To:    Sunday Telegraph: Comment
Re:    Taking a biological rather than a social view of human history
Date:  Sunday 10 September 06

In response to an article by Prof. Niall Ferguson: : "Born to rule: monarchy puts the success into succession"
 
Reading Prof. Ferguson's essay makes me wonder, not for the first time, why we study history as a "social" rather than as a "biological" science, when the latter would provide a far more objective perspective of ourselves as Earth's "Greatest Ape". A perspective, moreover, that is urgently required for us to understand our situation and the hopeless mess we are in, with an ever increasing population of technologically empowered, but essentially insatiable, human apes, addicted (quite literally) to a grossly materialistic and utterly unsustainable economy and way of life (both rooted, naturally enough, in our animal nature), which are placing an ever increasing drain and strain on our planet's finite resources and carrying capacity.
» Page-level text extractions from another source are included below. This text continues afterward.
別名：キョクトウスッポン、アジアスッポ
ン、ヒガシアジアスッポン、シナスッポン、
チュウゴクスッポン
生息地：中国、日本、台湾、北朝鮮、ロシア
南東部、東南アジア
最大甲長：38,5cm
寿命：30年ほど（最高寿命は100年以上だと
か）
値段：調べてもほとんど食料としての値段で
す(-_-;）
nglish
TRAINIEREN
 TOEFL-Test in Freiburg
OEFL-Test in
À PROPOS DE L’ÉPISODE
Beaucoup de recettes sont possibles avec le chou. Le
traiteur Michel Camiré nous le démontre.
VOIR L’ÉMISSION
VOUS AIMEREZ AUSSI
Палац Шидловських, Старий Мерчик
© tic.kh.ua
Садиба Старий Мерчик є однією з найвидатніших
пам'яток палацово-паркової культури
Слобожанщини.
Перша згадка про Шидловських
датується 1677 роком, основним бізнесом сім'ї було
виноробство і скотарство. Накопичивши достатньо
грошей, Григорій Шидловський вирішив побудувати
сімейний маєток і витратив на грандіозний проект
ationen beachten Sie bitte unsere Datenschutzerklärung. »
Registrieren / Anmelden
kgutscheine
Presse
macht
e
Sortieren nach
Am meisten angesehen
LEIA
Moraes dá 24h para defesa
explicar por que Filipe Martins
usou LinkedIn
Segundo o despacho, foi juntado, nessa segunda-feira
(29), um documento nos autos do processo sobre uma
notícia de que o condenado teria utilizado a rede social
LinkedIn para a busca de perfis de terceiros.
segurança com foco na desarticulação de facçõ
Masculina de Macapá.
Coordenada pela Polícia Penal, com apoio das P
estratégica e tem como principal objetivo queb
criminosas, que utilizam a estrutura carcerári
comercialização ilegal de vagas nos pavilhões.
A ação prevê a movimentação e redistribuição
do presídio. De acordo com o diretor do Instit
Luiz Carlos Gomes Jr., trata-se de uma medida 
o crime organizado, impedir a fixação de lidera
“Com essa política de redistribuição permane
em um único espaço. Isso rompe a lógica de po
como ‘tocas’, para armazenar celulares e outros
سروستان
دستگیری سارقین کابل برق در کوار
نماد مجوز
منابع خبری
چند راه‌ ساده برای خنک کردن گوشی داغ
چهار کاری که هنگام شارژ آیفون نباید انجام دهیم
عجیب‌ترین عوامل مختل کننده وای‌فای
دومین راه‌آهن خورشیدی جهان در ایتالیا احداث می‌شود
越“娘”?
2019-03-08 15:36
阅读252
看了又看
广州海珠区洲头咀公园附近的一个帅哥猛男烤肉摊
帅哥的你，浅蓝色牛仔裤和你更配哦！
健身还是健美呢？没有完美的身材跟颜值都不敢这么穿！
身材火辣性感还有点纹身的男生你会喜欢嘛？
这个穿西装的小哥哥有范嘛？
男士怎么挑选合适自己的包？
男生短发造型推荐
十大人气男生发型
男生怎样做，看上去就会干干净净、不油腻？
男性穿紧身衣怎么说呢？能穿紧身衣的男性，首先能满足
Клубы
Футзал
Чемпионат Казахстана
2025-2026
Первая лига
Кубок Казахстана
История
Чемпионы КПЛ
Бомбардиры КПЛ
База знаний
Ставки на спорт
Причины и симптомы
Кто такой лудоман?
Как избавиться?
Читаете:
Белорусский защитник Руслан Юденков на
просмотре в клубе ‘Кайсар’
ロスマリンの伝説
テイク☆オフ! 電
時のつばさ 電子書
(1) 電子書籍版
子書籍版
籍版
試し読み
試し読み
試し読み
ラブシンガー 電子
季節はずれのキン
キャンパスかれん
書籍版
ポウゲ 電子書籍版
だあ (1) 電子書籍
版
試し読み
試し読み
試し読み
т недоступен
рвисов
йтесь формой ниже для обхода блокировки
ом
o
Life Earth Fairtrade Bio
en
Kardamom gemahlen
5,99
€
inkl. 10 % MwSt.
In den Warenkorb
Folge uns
We are, in fact, behaving as any other population of dumb animals - or bacteria, for that matter - would, increasing our numbers and impact on the environment until its ability to support us is exceeded and causes the population to crash, which is what will happen within the next few decades unless there is a radical and comprehensive change in human awareness, values, attitudes, aspirations - and behaviour.
 
We suffer from a strange kind of split consciousness. Any study of society and human behaviour, whether past or present, clearly reveals us to be apes, driven, not entirely, but very largely, by our dumb-animal nature, yet, against all the evidence to the contrary, we delude ourselves into believing that we are rational beings (Homo sapiens!), capable of saving ourselves and our planet from the fast approaching catastrophe that will soon engulf us.